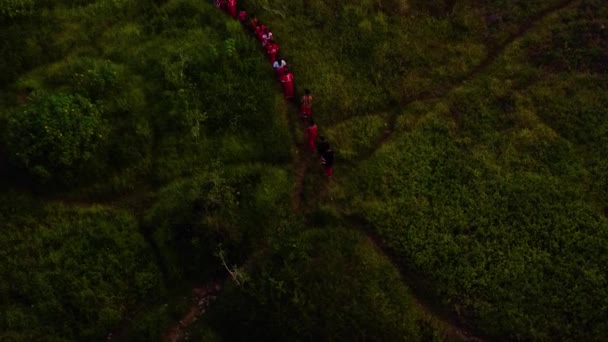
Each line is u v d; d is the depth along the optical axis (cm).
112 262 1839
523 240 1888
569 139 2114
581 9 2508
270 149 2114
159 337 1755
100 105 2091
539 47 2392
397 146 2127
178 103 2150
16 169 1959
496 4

----

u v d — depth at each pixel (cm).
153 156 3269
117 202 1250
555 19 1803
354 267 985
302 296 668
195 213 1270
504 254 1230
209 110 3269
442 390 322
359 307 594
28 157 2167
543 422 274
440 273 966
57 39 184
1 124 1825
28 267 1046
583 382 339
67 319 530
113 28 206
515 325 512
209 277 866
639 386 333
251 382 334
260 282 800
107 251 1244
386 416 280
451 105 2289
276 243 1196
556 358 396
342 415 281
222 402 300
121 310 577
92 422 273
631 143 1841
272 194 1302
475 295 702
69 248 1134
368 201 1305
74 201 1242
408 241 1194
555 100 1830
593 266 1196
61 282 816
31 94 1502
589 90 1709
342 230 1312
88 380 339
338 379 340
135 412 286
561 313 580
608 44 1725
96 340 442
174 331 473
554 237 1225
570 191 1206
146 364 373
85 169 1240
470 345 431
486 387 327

----

Your answer should consist of the lines from the line with "338 379 340" to the line with "486 387 327" above, repeated exactly, both ends included.

338 379 340
135 412 286
561 313 580
608 44 1725
96 340 442
174 331 473
554 237 1225
570 191 1206
146 364 373
85 169 1240
470 345 431
486 387 327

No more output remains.